Он обнял меня. Я порывался вскочить, но руки друга крепко охватили меня, а подбородок нажал на мое плечо.
— Спокойно… спокойно, держись, моряк, — повторял он шепотом. — Держись, дружище… крепись…
* * *
Почему я не написал отцу, что мама ложится на операцию? Он стоял и смотрел ей в лицо, постаревший сразу на десять лет.
— Не может быть, — бормотал он, — не может быть, нет, нет, не может быть, Нина, нет…
Неожиданное горе сломило его, большого и сильного…
Он прилетел из Сухуми, куда по радио из Севастополя передали ему телеграмму и разрешение командования вылететь в Ленинград. Он взял с собой Антонину (она очень просила об этом), и она привезла букет белых камелий от Шалвы Христофоровича и дяди Мираба.

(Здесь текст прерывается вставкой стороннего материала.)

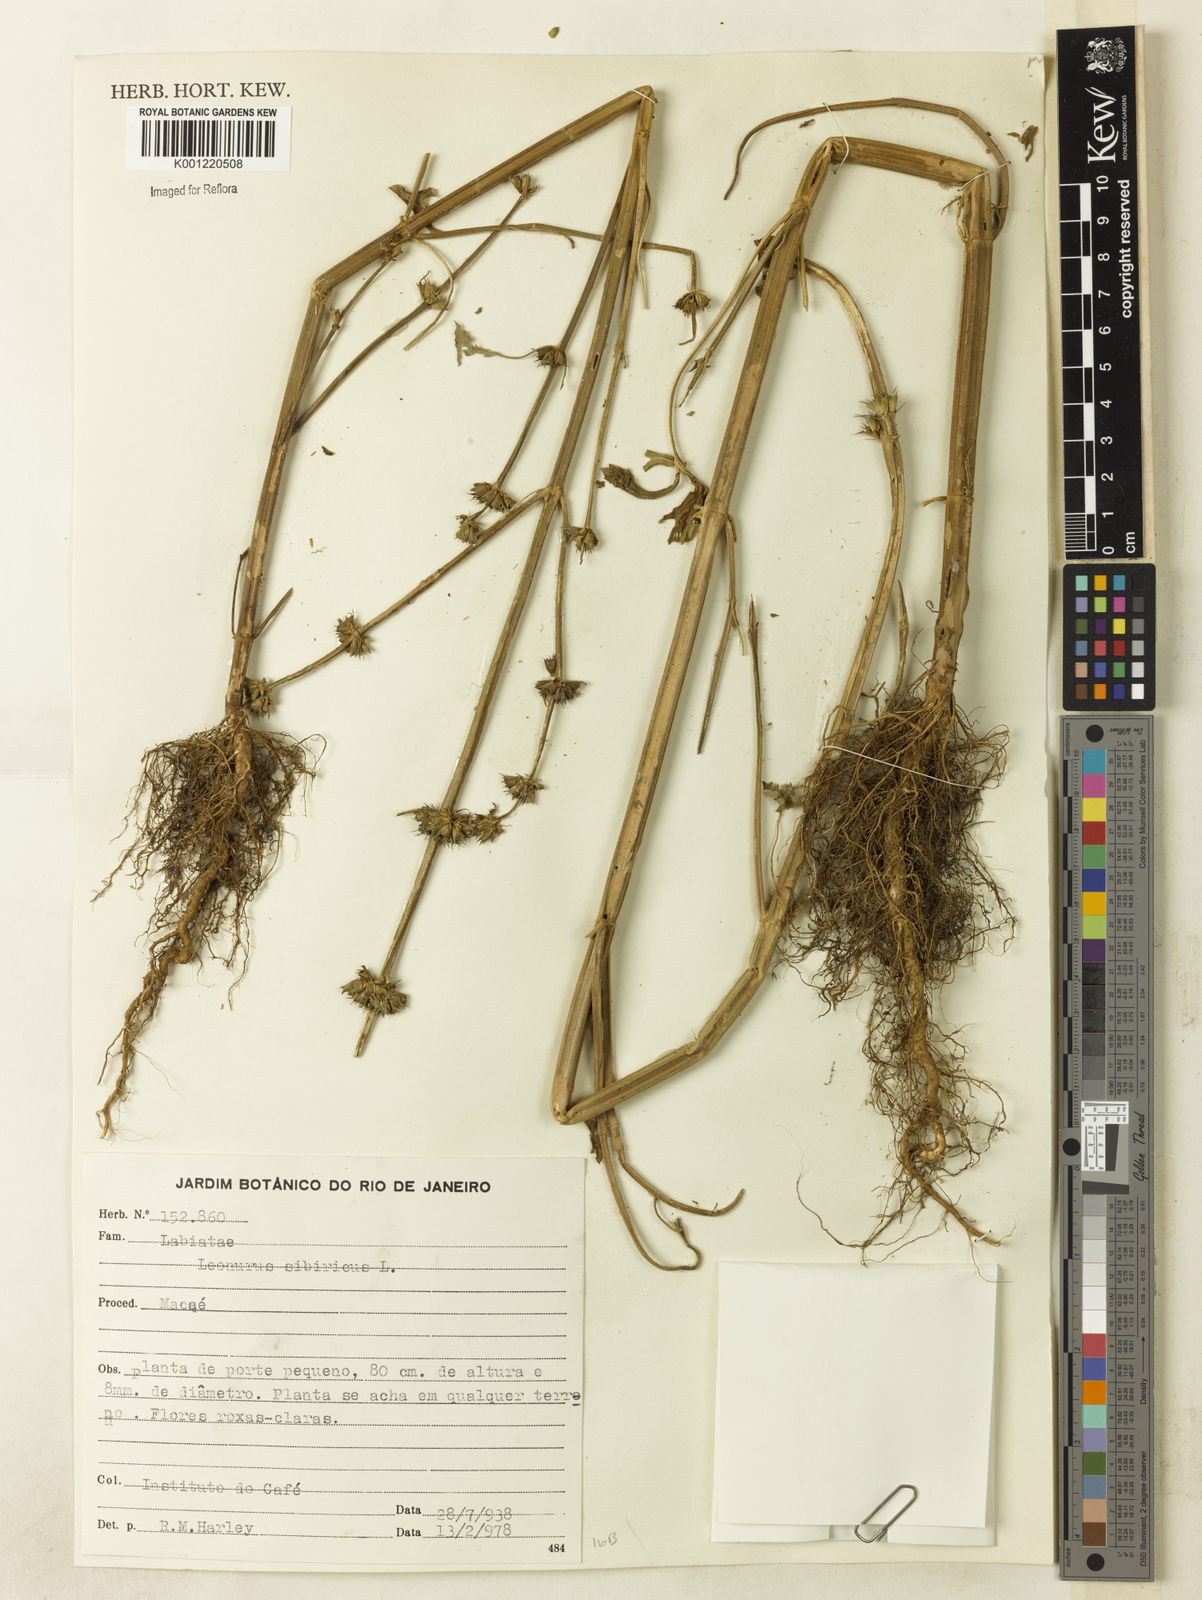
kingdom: Plantae
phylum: Tracheophyta
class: Magnoliopsida
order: Lamiales
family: Lamiaceae
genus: Leonurus
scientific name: Leonurus japonicus
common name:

Она хотела поддержать меня в моем горе; старалась не плакать, хотя очень любила маму. Антонина не выпускала моей руки из своей, и крепкое пожатие ее теплой руки для меня было самой лучшей поддержкой.
Рядом со мной стоял Фрол, с окаменевшим, как в почетном карауле, лицом. Гриша, Игнат, Ростислав, Илюша и Юра были тут же. Мне было легче с ними. Один — я не знаю — как бы я пережил…
Вечером мы с Антониной остались вдвоем. Отец куда-то ушел. На столе горела одинокая лампа под зеленым шелковым абажуром. В квартире было так тихо, что мы всякий раз вздрагивали, лишь кукушка принималась в соседней комнате куковать или потрескивал паркет в коридоре.